後頭部ビジネス

若木くるみの後頭部を千円で販売する「後頭部ビジネス」。
若木の剃りあげた後頭部に、お客さんの似顔絵を描いて旅行にお連れしています。


*旅行券の販売は現在おおっぴらにはしていません。*

2017年10月20日金曜日

50km〜81km《若木》

50kmすぎあたり、壁面に大きな落書きがありました。
赤字のスプレーで、「ΣKATA」。
読めもしないその落書きからなぜか目が離せず、いつまでも壁の赤文字に焦点があってしまうのが不思議でした。
赤文字系ファッションってわかります? 雑誌だとCanCamとか、かわいい女子が読むモテ系の格好なんですけど。
ギリシャにもあったりするのかなあ、赤文字で「ΣKATA」

などと、脳内でぼんやりファッション誌のロゴを組んだりして、通り過ぎてからも網膜から消えなかった「ΣKATA」に、突然答えがひらめきました。
「……スカタだ!!」

大会前、通訳ボランティアの坂根さんにいくつかのギリシャ語を教えていただいたんですけど、そのひとつが「スカタ」って言って、日本語で「うんち」なんです。
坂根さんからは、音だけをカタカナで教わっていたので書き方までは知らなかったのですが、「ΣΠΑΡΤΑΘΛΟΝ」の読み方が「スパルタスロン」だったことを思い出して、じゃあ「ΣKATA」Σ、は、スパルタのス、じゃん!
ス・カ・タ!! って。

「うんち」かあ。
国は違えど、壁の落書きの内容ってだいたい世界共通なんだなあと思うと、くだらなくて笑えました。自分の力で答えに辿り着けたこともうれしくて、「これで運(ウン)もつきますね!」って心の中で坂根さんに謝意を伝えたり。

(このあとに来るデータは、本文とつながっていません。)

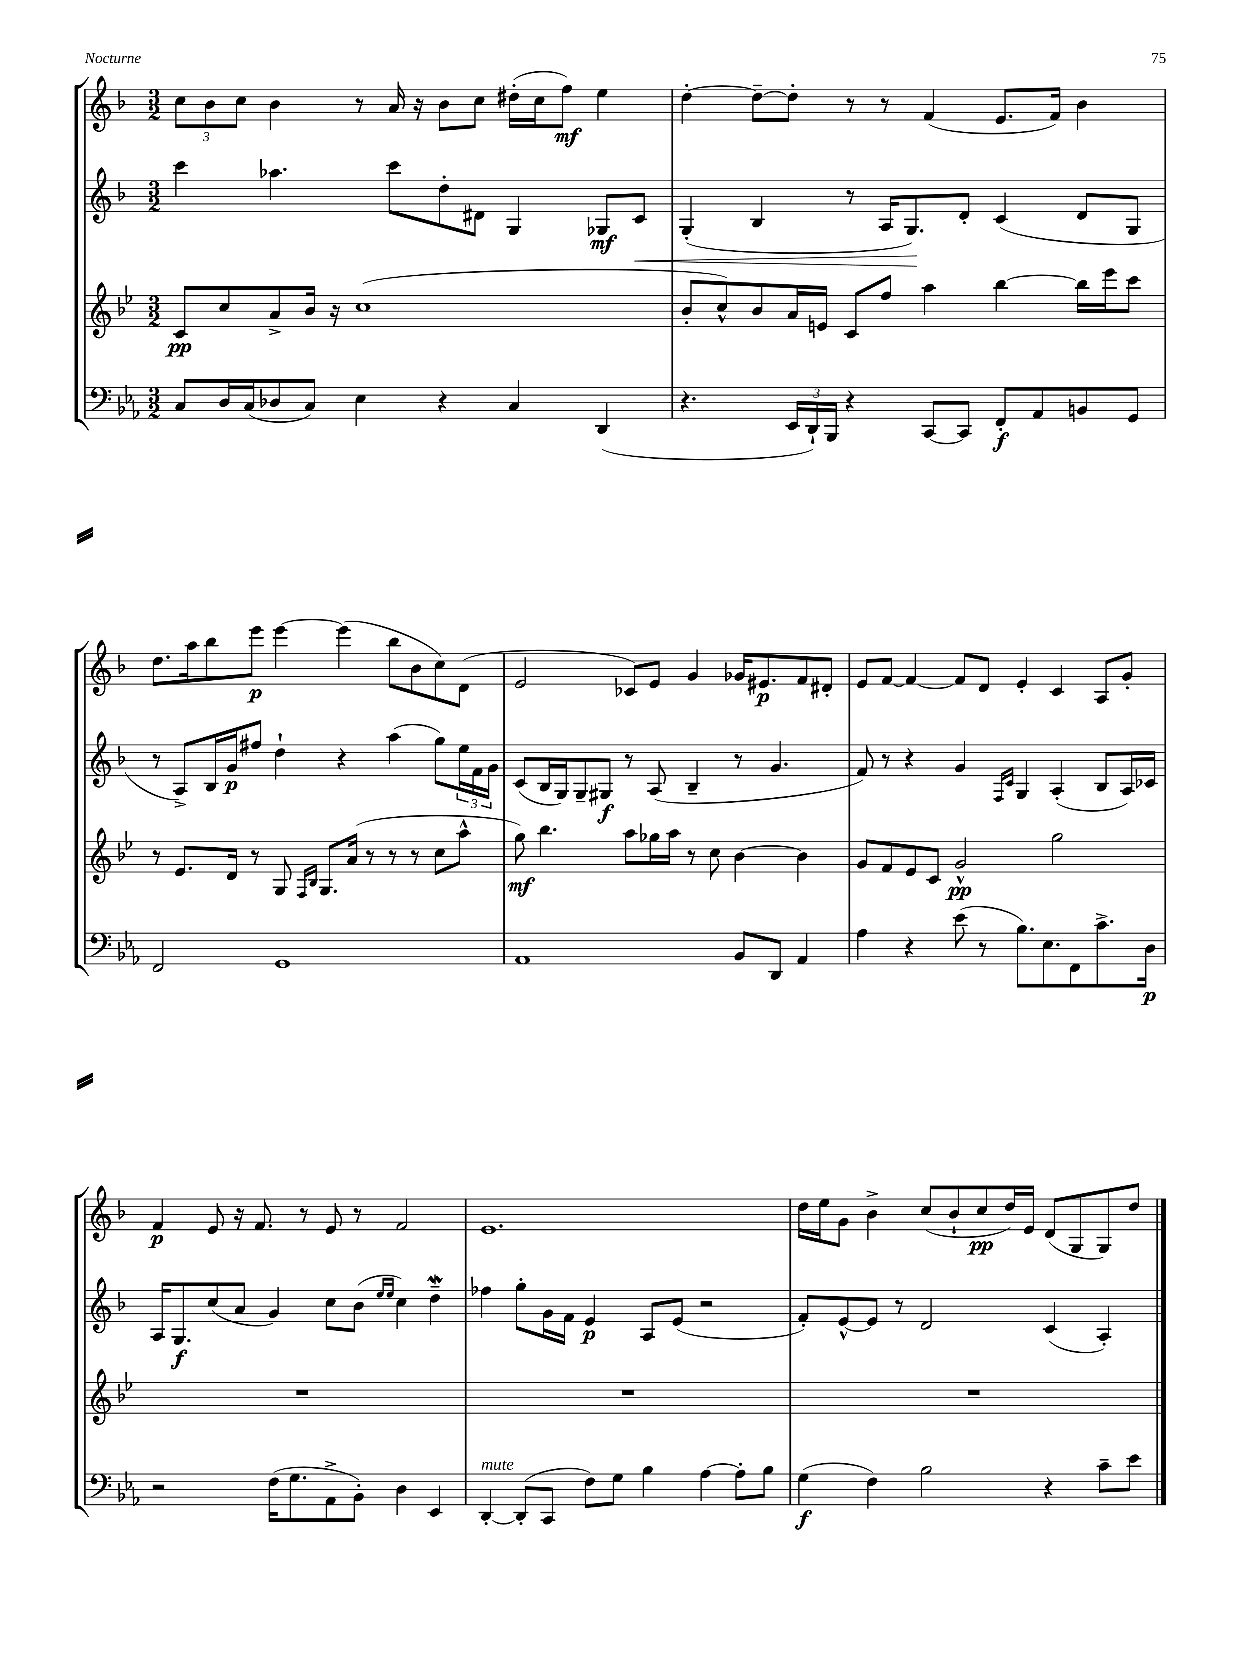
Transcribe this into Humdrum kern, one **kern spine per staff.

**kern	**kern	**kern	**kern
*staff4	*staff3	*staff2	*staff1
*clefF4	*clefG2	*clefG2	*clefG2
*k[b-e-a-]	*k[b-e-]	*k[b-]	*k[b-]
*M3/2	*M3/2	*M3/2	*M3/2
8C	8c	4ccc	12cc
.	.	.	12b-
16D	8cc	.	.
.	.	.	12cc
(16C	.	.	.
8D-	8a^	4.aa-	4b-
8C)	16b-	.	.
.	16r	.	.
4E-	(1cc	.	8r
.	.	8ccc	16a
.	.	.	16r
4r	.	8dd'	8b-
.	.	8d#	8cc
4C	.	4G	(16dd#'
.	.	.	16cc
.	.	.	8ff)
(4DD	.	8G-	4ee
.	.	8c	.
=	=	=	=
4.r	8b-'	(4G'	[4dd'
.	8cc^^)	.	.
.	8b-	4B-	8dd~_
24EE-	16a	.	8dd']
24DD`)	.	.	.
.	16e	.	.
24BBB-	.	.	.
4r	8c	8r	8r
.	8ff	16A	8r
.	.	8.G)	.
[8CC	4aa	.	(4f
8CC]	.	8d'	.
8FF'	[4bb-	(4c	8.e
8AA-	.	.	.
.	.	.	16f)
8BB	16bb-]	8d	4b-
.	16eee-	.	.
8GG	8ccc	8G	.
=	=	=	=
2FF	8r	8r	8.dd
.	8.e-	8A^)	.
.	.	.	16aa
.	.	16B-	8bb-
.	16d	16g	.
.	8r	8ff#	8eee
1GG	8G	4dd`	[4eee
.	16qqF	.	.
.	16qqB-	.	.
.	8.G	.	.
.	.	4r	(4eee]
.	(16a	.	.
.	8r	.	.
.	8r	(4aa	8bb-
.	8r	.	8b-
.	8cc	8gg)	8cc)
.	8aa^^	24ee	(8d
.	.	24f	.
.	.	24g	.
=	=	=	=
1AA-	8gg)	(8c	2e
.	4.bb-	16B-	.
.	.	16G)	.
.	.	8G~	.
.	.	8G#	.
.	8aa	8r	8c-)
.	16gg-	(8A	8e
.	16aa	.	.
.	8r	4B-~	4g
.	8cc	.	.
8BB-	[4b-	8r	16g-
.	.	.	8.e#
8DD	.	4.g	.
4AA-	4b-]	.	8f
.	.	.	8d#'
=	=	=	=
4A-	8g	8f)	8e
.	8f	8r	[8f
4r	8e-	4r	4f_
.	8c	.	.
(8e-	2g^^	4g	8f]
8r	.	.	8d
.	.	16qqF	.
.	.	16qqc	.
8.B-)	.	4G	4e'
8.E-	.	.	.
.	2gg	(4A'	4c
8FF	.	.	.
8.c^	.	8B-	8A
.	.	16A)	8g'
16D	.	16c-	.
=	=	=	=
2r	1.r	16A	4f
.	.	8.G	.
.	.	(8cc	8e
.	.	8a	16r
.	.	.	8.f
(16F	.	4g)	.
8.G	.	.	.
.	.	.	8r
8AA-^	.	8cc	8e
8BB-')	.	(8b-	8r
.	.	16qqee	.
.	.	16qqee	.
4D	.	4cc)	2f
4EE-	.	4dd~	.
=	=	=	=
[4DD'	1.r	4ff-	1.e
(8DD']	.	8gg'	.
8CC	.	16g	.
.	.	16f	.
8F)	.	4e	.
8G	.	.	.
4B-	.	8A	.
.	.	(8e	.
[4A-	.	2r	.
8A-']	.	.	.
8B-	.	.	.
=	=	=	=
(4G	1.r	8f')	16dd
.	.	.	16ee
.	.	[8e^^	8g
4F)	.	8e]	4b-^
.	.	8r	.
2B-	.	2d	(8cc
.	.	.	8b-`
.	.	.	8cc
.	.	.	16dd)
.	.	.	16e
4r	.	(4c	(8d
.	.	.	8G
8c~	.	4A')	8G)
8e-	.	.	8dd
==	==	==	==
*-	*-	*-	*-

便意を覚えましたが、きっとスカタのことばっか考えていたせいだと思って、「まやかしの便意に惑わされるな」と眉間に皺を寄せて唱え続けたら見事におさまりました。
洗脳されやすい体質です。

スカタを越えてすぐ、あきちゃんらしき背中を見つけた、と思うと一瞬で追いついてしまいました。武内さんは他の選手にもどんどん抜かれていて、見るからにペースが落ちているようでした。
もっと後半に追いつくつもりだったので、不吉な予感がしました。サロマでも、今と同じ60km地点で捉えてそして、その後あきちゃんはリタイアしたのでした。
結局、どれくらい練習したかをわたしたちは互いに話しておらず、それぞれ「自分なりにやった」としか表現できなかったから、あきちゃん……やっぱり脚できてないのかな、だめなのかなと思った。
いっしょについてくるんじゃないかと期待していた背中の足音はみるみる遠ざかり、振り向いたときには既に小さく、どのランナーがあきちゃんなのか、もうわかりませんでした。
「幸運を祈る。」そう願うしかなかった。

まもなく前方に山田さんを発見。
そしたら急にギアが二段上がってペースアップ、わざと軽い調子をつくって「ウィ〜!」っつって、男子校生みたいな口をきいてすごいスピードで抜かしました。
山田さんが「おお〜」って感心してくれてうれしかった。
今までろくに話したこともないのに、自分はどういうわけか山田さんに対してめちゃくちゃかっこつけていて、何これ。戸惑いました。
どうもわたしは山田さんに「男らしい」と思われたいようなのでした。山田さんのことを同性として、性的に意識しているんだと思った。わたしの中のホモが目覚めた瞬間でした。

ジェンダーが振り切れたあとは、ひたすら山田さんの描写に心を砕きながら走りました。
山田さんは笑顔がむさ苦しい人で、髪は……、髪はあったっけ? 禿げ散らかしてる印象もないけど、ふさふさだった気もしません。なんか、大会Tシャツをラフに気崩していたのがオシャレだと思った。あのTシャツを小粋に着こなすことができるなんて。
もし、男子校時代に山田さんと同じクラスだったら、自分は絶対パシリに使われていたと思うんです。山田さんが部活の先輩だったりしてもいいですね。山田さんに焼きそばパンとメロンパンとを献上している自分が目に浮かびます。
山田さんいいなあ。山田さんにいじめられて登校拒否とかしたかったなあ。
あのいじめられっこの自分が、スパルタスロンでいま、山田さんを鮮やかに抜き去ったと思うと感慨深いものがあって、すごい、山田さんの妄想で10km稼げました。
「山田」っていう、工夫のかけらもない、なんかからっぽな名字も使い勝手がよかったし、お世話になりましたありがとうございます。